EXERCICES
• a. Recopiez mot pour mot le passage de l'extrait sur l'accès aux documents confidentiels qui commence par « ii) Si la Chambre » et finit par « de première instance. ».
• b. Écrivez la suite de l'extrait sur l'accès aux documents confidentiels, à partir de sa dernière phrase.

EXTRAIT FOURNI
*-*-*

ATTENDU que, s’il est vrai, comme l’affirme l’Accusation, que les décisions confidentielles ne présentent pas toutes un intérêt pour la cause du Requérant – ce qui peut aussi être le cas des pièces à conviction – la Chambre d’appel n’a jamais demandé aux accusés qui cherchaient à consulter des documents confidentiels déposés inter partes dans d’autres affaires d’expliquer précisément en quoi chacun de ces documents pourraient leur être utiles,

ATTENDU que, pour dissiper les craintes qu’il pourrait y avoir de compromettre la sécurité des témoins si l’on communique les décisions confidentielles, il y a lieu d’autoriser l’Accusation à déposer ex parte une requête aux fins d’obtenir de nouvelles mesures de protection, dans laquelle celle-ci désignera les décisions spécifiques dont elle s’oppose à la communication4,

ATTENDU que, dans la Requête, le Requérant a déclaré qu’il demandait à consulter tous les documents confidentiels, qu’en réponse, l’Accusation a affirmé que le Requérant ne demandait pas précisément à avoir accès aux pièces déposées ex parte, et que celui-ci n’a pas déposé de réplique où il contestait cette affirmation ni abordé cette question dans la Requête modifiée,

ATTENDU que, compte tenu de ce qui précède, la Chambre d’appel partira de l’hypothèse que le Requérant ne demande pas à consulter les documents déposés ex parte,

ATTENDU que « [a]près avoir conclu que des pièces confidentielles déposées dans une autre affaire auxquelles un requérant demande l’accès peuvent l’aider matériellement à préparer sa cause, la Chambre d’appel doit décider des mesures de protection à accorder, car il lui appartient, dans l’exercice de son pouvoir d’appréciation, de trouver un juste équilibre entre le respect du droit d’une partie à avoir accès à des pièces nécessaires à la préparation de sa cause, la garantie de la protection des témoins, et la préservation d’informations confidentielles5 »,

EN APPLICATION DE l’article 75 du Règlement,

FAIT DROIT à la Requête, telle qu’elle est reformulée dans la Requête modifiée, et autorise le Requérant à avoir accès, sous réserve des conditions exposées plus bas, à toutes les pièces à conviction et décisions confidentielles déposées inter partes dans l’affaire Blagojevic et Jokic,

ORDONNE :

  1. À l’Accusation, à Vidoje Blagojevic et à Dragan Jokic de demander à la Chambre d’appel d’ordonner des mesures de protection supplémentaires ou de procéder, si besoin est, à des expurgations dans les 15 jours ouvrés de la présente décision,
  2. Au Greffe, si l’Accusation, Vidoje Blagojevic ou Dragan Jokic ne demande aucune mesure de protection supplémentaire ni aucune expurgation dans les 15 jours ouvrés, de communiquer au Requérant, à son conseil ou à tout employé ayant reçu des instructions de ce dernier ou habilité par lui, tout document confidentiel déposé inter partes et décrit plus haut, si possible sous forme électronique,
  3. Au Greffe, si l’Accusation, Vidoje Blagojevic ou Dragan Jokic demande dans les 15 jours ouvrés que des mesures de protection supplémentaires soient ordonnées pour les documents confidentiels déposés inter partes décrits plus haut ou qu’il soit procédé à des expurgations de ces documents, de ne pas les communiquer jusqu’à ce que la Chambre d’appel se soit prononcée sur toute demande :

i) Si la Chambre d’appel rejette la ou les demandes en question, le Greffe sera tenu de communiquer au Requérant, à son conseil et à tout employé ayant reçu des instructions de ce dernier ou habilité par lui, les documents confidentiels déposés inter partes auxquels la Chambre d’appel autorise l’accès, si possible sous forme électronique,

ii) Si la Chambre d’appel accueille la ou les demandes en question, la ou les parties sollicitant des expurgations sera ou seront tenue(s) d’y procéder et communiquera ou communiqueront au Greffe les documents confidentiels expurgés déposés inter partes pour que celui-ci les transmette au Requérant, à son conseil et à tout employé ayant reçu des instructions de ce dernier ou habilité par lui, si possible sous forme électronique,

d) Sauf dispositions contraires dans la présente décision, les documents confidentiels inter partes communiqués par le Greffe resteront soumis à toute mesure de protection ordonnée précédemment par la Chambre de première instance.

*-*-*

DONNÉES FOURNIES
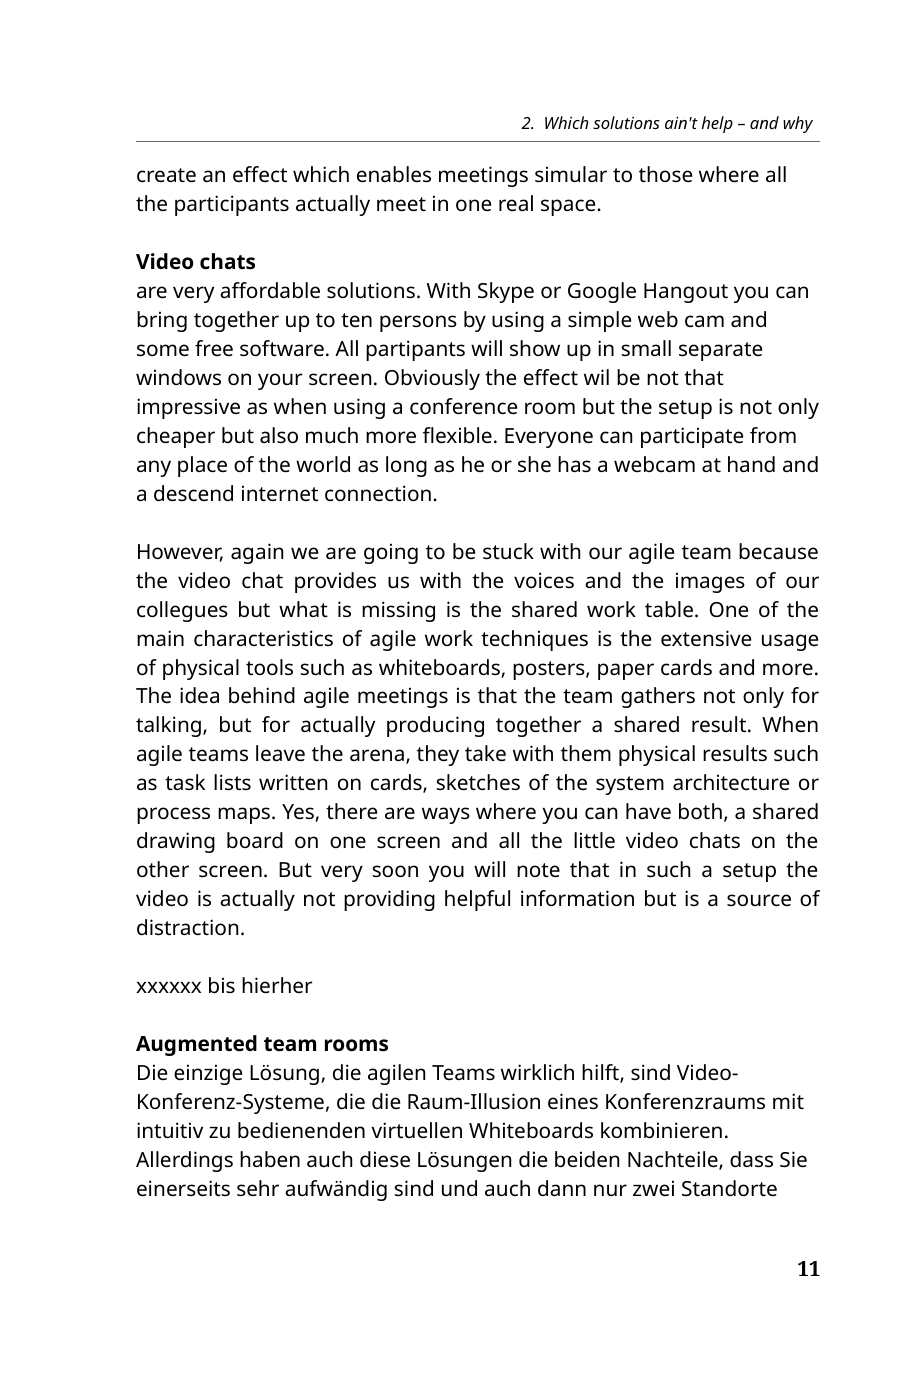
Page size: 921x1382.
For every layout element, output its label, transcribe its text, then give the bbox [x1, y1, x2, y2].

*-*-*

RÉPONSES ATTENDUES
• a.
ii) Si la Chambre d’appel accueille la ou les demandes en question, la ou les parties sollicitant des expurgations sera ou seront tenue(s) d’y procéder et communiquera ou communiqueront au Greffe les documents confidentiels expurgés déposés inter partes pour que celui-ci les transmette au Requérant, à son conseil et à tout employé ayant reçu des instructions de ce dernier ou habilité par lui, si possible sous forme électronique,

d) Sauf dispositions contraires dans la présente décision, les documents confidentiels inter partes communiqués par le Greffe resteront soumis à toute mesure de protection ordonnée précédemment par la Chambre de première instance.

• b.
Sauf autorisation expresse de la Chambre d’appel estimant qu’il a été suffisamment démontré que la communication à des tiers des documents confidentiels inter partes décrits plus haut est absolument nécessaire à la préparation de la défense du Requérant, celui-ci, son conseil et tout employé ayant reçu des instructions de ce dernier ou habilité par lui à consulter lesdits documents s’abstiendront :

a) De communiquer à des tiers les noms des témoins, les lieux où ils se trouvent, les comptes rendus de leurs témoignages, les pièces à conviction ou toute information qui pourrait permettre de révéler leur identité et de violer la confidentialité des mesures de protections déjà mises en place,

b) De communiquer à des tiers tout élément de preuve documentaire ou autre, toute déclaration écrite d’un témoin, ou le contenu, en tout ou en partie, de tout élément de preuve, déclaration ou témoignage préalable confidentiels, ou

c) D’entrer en contact avec tout témoin dont l’identité fait l’objet de mesures de protection.

Si, pour les besoins de la préparation de la défense du Requérant, des documents confidentiels sont communiqués à des tiers – sur autorisation de la Chambre d’appel – toute personne qui recevra ces documents sera informée qu’elle a l’interdiction de copier, reproduire ou publier, en tout ou en partie, toute information confidentielle, ou de la divulguer à toute autre personne ; en outre, si une personne a reçu ladite information, elle devra la restituer au Requérant, à son conseil ou à tout employé habilité par ce dernier dès qu’elle n’en aura plus besoin pour la préparation de sa défense.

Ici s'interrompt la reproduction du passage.